Sex Education

I have noticed that sex education has been a common topic that has arose in class whether we are talking about birth and politics, abortion, or public policy and services. I came across this article written by a journalist, Jemimah Steinfield, who talks about sex education, or the lack there of, in China. Sex discussion and education was strictly forbidden in China until around the time of the cultural revolution when the Ministry of Education allowed some sex education, but mainly to teach children about the differences between men and women. They were to be taught mainly about the anatomical differences only. Even in recent years in China, schools are discussing these same topics and including ¬†nothing about contraception, sexually transmitted diseases, or sexual abuse. The problem is that since no one learns about it, no one grows up to be able to teach about it and the vicious cycle continues. Unfortunately, even though there is no education, this doesn’t mean that people are not engaging in sexual activity. The article states that a survey done in 2012 “showed that 70% of Chinese have engaged in pre-marital sex, up from just 15% of those surveyed in 1989” (Steinfield). So its clear that the population is sexually active and without proper protection and education of risk comes the potential unwanted infections and pregnancies. “Sexually transmitted infections (STIs) are on the ascent and China has particularly high rates of syphilis, while sexual transmission now accounts for 81.7% of all new HIV infections” (Steinfield). As well, the article reports that in 2013, 13 million annual abortions were performed with one patient who reportedly had already had 13 abortions throughout her lifetime.

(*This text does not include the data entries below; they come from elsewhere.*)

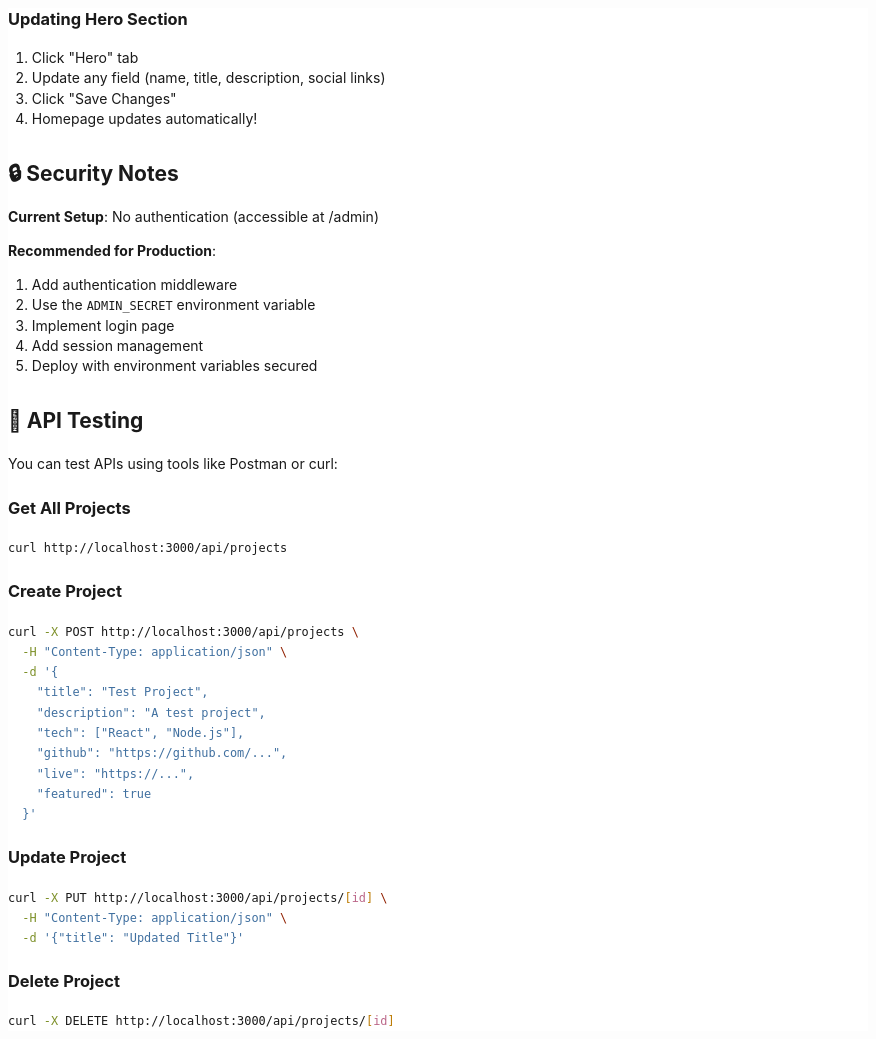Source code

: ### Updating Hero Section
1. Click "Hero" tab
2. Update any field (name, title, description, social links)
3. Click "Save Changes"
4. Homepage updates automatically!

## 🔒 Security Notes

**Current Setup**: No authentication (accessible at /admin)

**Recommended for Production**:
1. Add authentication middleware
2. Use the `ADMIN_SECRET` environment variable
3. Implement login page
4. Add session management
5. Deploy with environment variables secured

## 📱 API Testing

You can test APIs using tools like Postman or curl:

### Get All Projects
```bash
curl http://localhost:3000/api/projects
```

### Create Project
```bash
curl -X POST http://localhost:3000/api/projects \
  -H "Content-Type: application/json" \
  -d '{
    "title": "Test Project",
    "description": "A test project",
    "tech": ["React", "Node.js"],
    "github": "https://github.com/...",
    "live": "https://...",
    "featured": true
  }'
```

### Update Project
```bash
curl -X PUT http://localhost:3000/api/projects/[id] \
  -H "Content-Type: application/json" \
  -d '{"title": "Updated Title"}'
```

### Delete Project
```bash
curl -X DELETE http://localhost:3000/api/projects/[id]
```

I found this article especially interesting based on the facts. You’d think figures like this would be making a more profound impact on a population. I found it particularly interesting in comparison to discussions we had had in class and different sexual educations experiences each student has had. The article ends stating that there has been more focus on sexual education in China in the past year, but mostly focused on protection against sexual abuse as the cases of child abuse have drastically rise throughout the past decade.

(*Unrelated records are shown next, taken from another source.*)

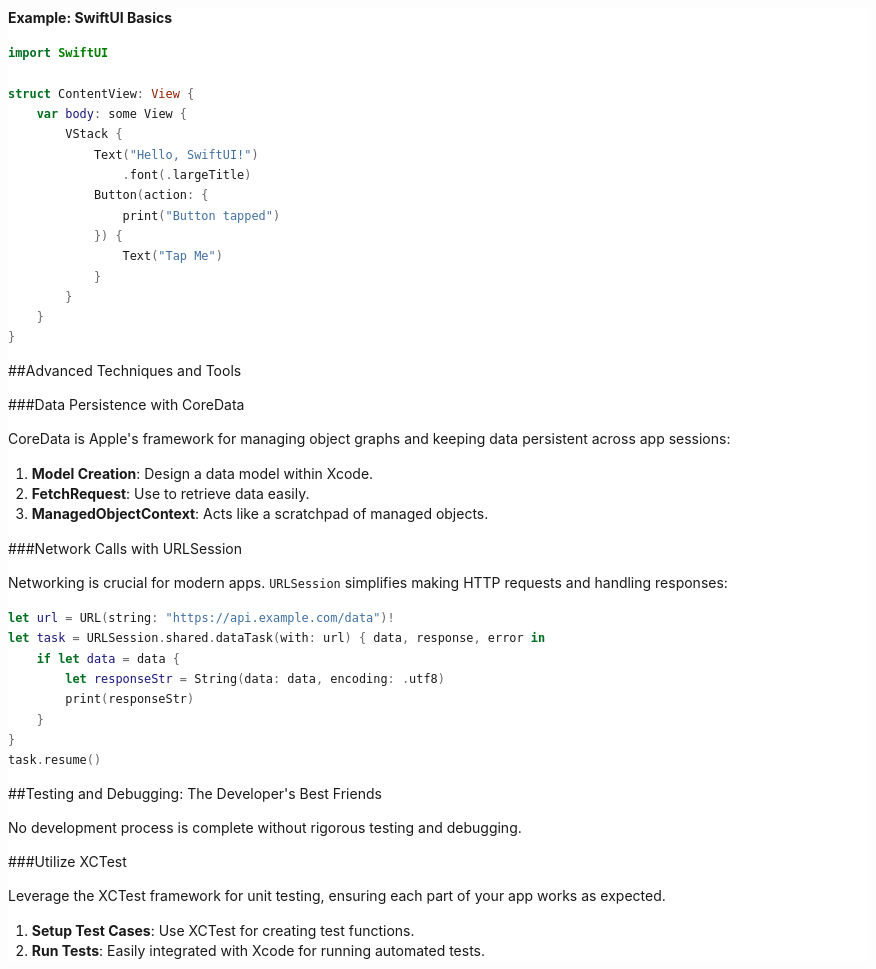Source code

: **Example: SwiftUI Basics**

```swift
import SwiftUI

struct ContentView: View {
    var body: some View {
        VStack {
            Text("Hello, SwiftUI!")
                .font(.largeTitle)
            Button(action: {
                print("Button tapped")
            }) {
                Text("Tap Me")
            }
        }
    }
}
```

##Advanced Techniques and Tools

###Data Persistence with CoreData

CoreData is Apple's framework for managing object graphs and keeping data persistent across app sessions:

1. **Model Creation**: Design a data model within Xcode.
2. **FetchRequest**: Use to retrieve data easily.
3. **ManagedObjectContext**: Acts like a scratchpad of managed objects.

###Network Calls with URLSession

Networking is crucial for modern apps. `URLSession` simplifies making HTTP requests and handling responses:

```swift
let url = URL(string: "https://api.example.com/data")!
let task = URLSession.shared.dataTask(with: url) { data, response, error in
    if let data = data {
        let responseStr = String(data: data, encoding: .utf8)
        print(responseStr)
    }
}
task.resume()
```

##Testing and Debugging: The Developer's Best Friends

No development process is complete without rigorous testing and debugging.

###Utilize XCTest

Leverage the XCTest framework for unit testing, ensuring each part of your app works as expected.

1. **Setup Test Cases**: Use XCTest for creating test functions.
2. **Run Tests**: Easily integrated with Xcode for running automated tests.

Steinfield, J. (2014, June). Do Chinese Classrooms Need to Talk About Sex? CNN. Retrieved from CNN website http://www.cnn.com/2014/06/19/world/asia/china-sex-education/index.html?iref=allsearch

 

One thought on “Sex Education

  1. I agree that these statistics are quite astounding, and remind me of the similar problems relating to the gap between statistics and policy for abortion. Just like the high rates of sexual activity, STIs, and unwanted pregnancy are not met with sexual education, the high rates of abortion are not met with decriminalization in many countries. Just because sex is not discussed or abortion is not legal does not mean people will not have sex or get abortions. Policymakers need to focus on what is best for the health of their populations as their first priority, rather than letting other religious or moral qualms get in the way of policy for all citizens. And as we also mentioned in class, if more women were in charge of these policy decisions, we could see a greater emphasis on women’s health in legislation.